2. Uso de testes sem aprovação no SATEPSI: Instrumentos não aprovados pelo CFP não podem ser citados em laudos. Consulte satepsi.cfp.org.br antes de usar qualquer teste.

3. Conclusões além do escopo da avaliação: Afirmar algo que os instrumentos utilizados não permitem concluir é uma infração ética grave. O laudo deve ser coerente com os procedimentos descritos.

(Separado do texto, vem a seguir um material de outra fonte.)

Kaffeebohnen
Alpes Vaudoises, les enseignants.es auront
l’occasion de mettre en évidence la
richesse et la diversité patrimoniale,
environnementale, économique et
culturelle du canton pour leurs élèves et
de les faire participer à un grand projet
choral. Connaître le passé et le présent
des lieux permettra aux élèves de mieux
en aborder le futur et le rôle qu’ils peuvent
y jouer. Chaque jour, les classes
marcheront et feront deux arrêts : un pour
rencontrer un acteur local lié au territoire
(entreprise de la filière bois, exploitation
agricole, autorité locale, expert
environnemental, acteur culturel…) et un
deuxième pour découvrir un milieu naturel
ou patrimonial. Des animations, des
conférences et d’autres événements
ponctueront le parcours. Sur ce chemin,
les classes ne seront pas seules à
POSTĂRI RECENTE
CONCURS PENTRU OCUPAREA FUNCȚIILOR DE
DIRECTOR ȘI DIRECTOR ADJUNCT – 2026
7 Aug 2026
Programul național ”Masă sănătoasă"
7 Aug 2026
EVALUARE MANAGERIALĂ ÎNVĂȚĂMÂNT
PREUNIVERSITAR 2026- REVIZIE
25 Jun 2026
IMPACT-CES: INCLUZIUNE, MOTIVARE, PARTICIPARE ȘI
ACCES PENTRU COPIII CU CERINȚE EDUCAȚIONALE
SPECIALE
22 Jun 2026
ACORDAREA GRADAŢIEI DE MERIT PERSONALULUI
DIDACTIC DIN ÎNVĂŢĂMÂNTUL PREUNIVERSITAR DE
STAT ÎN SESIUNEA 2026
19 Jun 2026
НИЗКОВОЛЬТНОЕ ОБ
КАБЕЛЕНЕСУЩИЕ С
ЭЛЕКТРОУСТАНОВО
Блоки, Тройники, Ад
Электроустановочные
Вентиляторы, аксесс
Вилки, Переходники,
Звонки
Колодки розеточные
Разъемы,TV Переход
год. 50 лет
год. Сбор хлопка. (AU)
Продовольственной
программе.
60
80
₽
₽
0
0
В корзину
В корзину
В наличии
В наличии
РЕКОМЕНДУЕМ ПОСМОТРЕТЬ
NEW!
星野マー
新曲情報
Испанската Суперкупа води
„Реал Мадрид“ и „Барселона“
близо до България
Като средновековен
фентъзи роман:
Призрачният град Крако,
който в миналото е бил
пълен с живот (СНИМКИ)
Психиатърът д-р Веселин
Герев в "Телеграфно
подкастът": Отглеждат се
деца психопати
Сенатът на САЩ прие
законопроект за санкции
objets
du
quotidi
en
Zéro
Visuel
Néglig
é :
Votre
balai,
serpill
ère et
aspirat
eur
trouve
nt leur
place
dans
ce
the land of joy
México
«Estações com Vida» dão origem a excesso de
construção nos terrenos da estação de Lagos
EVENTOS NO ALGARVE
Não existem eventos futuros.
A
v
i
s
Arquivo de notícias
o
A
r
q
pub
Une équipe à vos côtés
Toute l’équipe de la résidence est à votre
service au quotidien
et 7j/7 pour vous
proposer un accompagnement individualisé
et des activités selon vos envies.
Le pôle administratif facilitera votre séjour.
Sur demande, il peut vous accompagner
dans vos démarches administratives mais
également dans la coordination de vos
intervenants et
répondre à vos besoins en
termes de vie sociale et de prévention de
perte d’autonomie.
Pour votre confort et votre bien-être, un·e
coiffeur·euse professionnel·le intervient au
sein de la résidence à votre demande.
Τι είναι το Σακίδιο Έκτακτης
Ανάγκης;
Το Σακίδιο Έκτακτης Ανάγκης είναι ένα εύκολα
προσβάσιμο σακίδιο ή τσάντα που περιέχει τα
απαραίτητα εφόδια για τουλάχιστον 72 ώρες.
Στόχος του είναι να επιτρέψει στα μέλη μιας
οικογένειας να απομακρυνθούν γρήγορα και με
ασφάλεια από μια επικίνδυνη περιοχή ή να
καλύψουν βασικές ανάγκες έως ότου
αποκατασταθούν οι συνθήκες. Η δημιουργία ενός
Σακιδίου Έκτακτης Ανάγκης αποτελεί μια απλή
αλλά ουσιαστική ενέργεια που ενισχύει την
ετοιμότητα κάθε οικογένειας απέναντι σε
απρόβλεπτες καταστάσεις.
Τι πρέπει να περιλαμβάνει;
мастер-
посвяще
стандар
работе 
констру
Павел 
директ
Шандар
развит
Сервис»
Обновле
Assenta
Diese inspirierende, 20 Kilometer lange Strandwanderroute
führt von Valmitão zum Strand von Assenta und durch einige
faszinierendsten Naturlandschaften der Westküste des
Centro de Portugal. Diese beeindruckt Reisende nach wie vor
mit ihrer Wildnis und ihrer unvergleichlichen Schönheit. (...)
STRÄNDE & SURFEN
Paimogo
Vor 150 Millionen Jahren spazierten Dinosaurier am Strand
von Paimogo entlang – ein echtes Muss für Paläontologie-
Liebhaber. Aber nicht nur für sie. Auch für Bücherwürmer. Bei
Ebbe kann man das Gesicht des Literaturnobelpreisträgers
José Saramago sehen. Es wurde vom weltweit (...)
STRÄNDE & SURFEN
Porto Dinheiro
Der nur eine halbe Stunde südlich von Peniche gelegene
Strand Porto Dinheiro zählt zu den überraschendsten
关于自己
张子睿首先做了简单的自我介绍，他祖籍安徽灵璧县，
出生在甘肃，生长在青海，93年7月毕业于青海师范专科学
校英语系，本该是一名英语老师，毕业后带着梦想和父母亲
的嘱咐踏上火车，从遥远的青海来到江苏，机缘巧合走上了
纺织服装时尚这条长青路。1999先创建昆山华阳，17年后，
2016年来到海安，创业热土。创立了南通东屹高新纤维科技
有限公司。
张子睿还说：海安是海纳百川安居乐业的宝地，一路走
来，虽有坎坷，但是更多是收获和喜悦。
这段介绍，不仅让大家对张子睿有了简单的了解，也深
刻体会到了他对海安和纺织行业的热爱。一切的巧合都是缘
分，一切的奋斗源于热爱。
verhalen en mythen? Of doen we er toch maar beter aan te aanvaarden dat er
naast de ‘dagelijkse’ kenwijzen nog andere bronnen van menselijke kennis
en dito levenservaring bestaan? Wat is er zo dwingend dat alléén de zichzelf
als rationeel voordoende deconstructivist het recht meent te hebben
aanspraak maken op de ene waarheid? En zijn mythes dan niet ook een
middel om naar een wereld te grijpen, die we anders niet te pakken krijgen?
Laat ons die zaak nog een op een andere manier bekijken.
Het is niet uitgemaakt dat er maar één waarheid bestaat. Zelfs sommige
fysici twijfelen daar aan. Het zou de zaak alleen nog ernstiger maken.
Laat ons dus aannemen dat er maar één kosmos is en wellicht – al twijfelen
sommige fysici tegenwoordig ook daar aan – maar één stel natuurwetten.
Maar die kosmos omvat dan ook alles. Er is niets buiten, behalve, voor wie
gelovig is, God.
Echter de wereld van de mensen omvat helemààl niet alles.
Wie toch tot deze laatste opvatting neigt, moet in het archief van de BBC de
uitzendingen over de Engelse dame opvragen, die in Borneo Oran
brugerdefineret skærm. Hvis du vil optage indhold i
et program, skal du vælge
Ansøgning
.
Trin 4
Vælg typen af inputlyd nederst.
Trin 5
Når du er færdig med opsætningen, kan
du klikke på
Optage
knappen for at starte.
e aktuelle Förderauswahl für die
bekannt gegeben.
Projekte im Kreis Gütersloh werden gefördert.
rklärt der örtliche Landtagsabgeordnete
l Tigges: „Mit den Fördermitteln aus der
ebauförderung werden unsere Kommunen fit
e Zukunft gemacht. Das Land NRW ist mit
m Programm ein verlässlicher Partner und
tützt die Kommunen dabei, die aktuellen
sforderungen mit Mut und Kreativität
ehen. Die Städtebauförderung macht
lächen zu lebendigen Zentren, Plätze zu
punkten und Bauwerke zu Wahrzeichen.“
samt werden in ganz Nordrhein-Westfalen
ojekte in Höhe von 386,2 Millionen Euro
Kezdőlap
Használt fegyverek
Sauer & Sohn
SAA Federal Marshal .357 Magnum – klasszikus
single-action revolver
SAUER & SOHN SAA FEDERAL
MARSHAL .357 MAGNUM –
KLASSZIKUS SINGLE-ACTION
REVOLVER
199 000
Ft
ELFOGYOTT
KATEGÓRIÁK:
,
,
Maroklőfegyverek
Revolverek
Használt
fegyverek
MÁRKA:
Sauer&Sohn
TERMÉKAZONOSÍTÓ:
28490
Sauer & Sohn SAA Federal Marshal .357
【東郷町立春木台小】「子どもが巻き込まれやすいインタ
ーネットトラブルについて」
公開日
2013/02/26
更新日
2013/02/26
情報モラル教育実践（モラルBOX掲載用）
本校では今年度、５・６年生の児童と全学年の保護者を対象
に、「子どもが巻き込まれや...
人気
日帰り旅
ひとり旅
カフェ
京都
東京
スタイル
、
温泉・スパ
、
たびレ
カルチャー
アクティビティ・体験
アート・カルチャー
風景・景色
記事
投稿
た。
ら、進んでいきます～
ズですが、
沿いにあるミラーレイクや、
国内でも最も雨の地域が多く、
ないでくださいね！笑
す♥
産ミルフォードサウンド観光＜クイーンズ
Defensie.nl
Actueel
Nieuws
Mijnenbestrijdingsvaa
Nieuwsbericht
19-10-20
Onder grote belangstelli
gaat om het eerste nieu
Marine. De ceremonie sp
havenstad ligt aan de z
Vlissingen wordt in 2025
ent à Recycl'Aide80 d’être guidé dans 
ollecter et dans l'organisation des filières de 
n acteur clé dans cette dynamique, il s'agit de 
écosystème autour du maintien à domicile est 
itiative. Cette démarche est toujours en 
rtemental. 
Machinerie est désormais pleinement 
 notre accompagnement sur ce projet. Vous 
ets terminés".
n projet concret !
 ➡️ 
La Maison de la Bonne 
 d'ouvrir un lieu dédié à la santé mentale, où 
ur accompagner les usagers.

4. Diagnóstico categorial sem avaliação adequada: "O paciente tem esquizofrenia" não é conclusão de laudo psicológico — é diagnóstico médico. O psicólogo pode descrever indicadores comportamentais e emocionais compatíveis com determinado quadro, mas o diagnóstico categorial de transtorno mental pertence ao campo médico.

5. Dados de identificação insuficientes: Sem identificar claramente o avaliado, o solicitante e a finalidade, o laudo perde validade formal.

6. Misturar papel de terapeuta e avaliador: Se você acompanha o paciente terapeuticamente, você não deve emitir laudo pericial sobre ele. A relação terapêutica cria viés que compromete a avaliação.

Exemplo comentado de laudo (caso hipotético)

A seguir, um modelo simplificado de laudo para fins didáticos:


LAUDO PSICOLÓGICO

Solicitante: Empresa XYZ LTDA — Departamento de Recursos Humanos Avaliado: A.C.M., feminino, 34 anos, ensino superior completo Finalidade: Avaliação psicológica para cargo de gestora de segurança operacional

Procedimentos: Entrevista psicológica estruturada (1 sessão, 90 min); Inventário de Personalidade NEO-PI-3; Bateria de Atenção Concentrada (BAC); Inventário de Ansiedade de Beck (BAI).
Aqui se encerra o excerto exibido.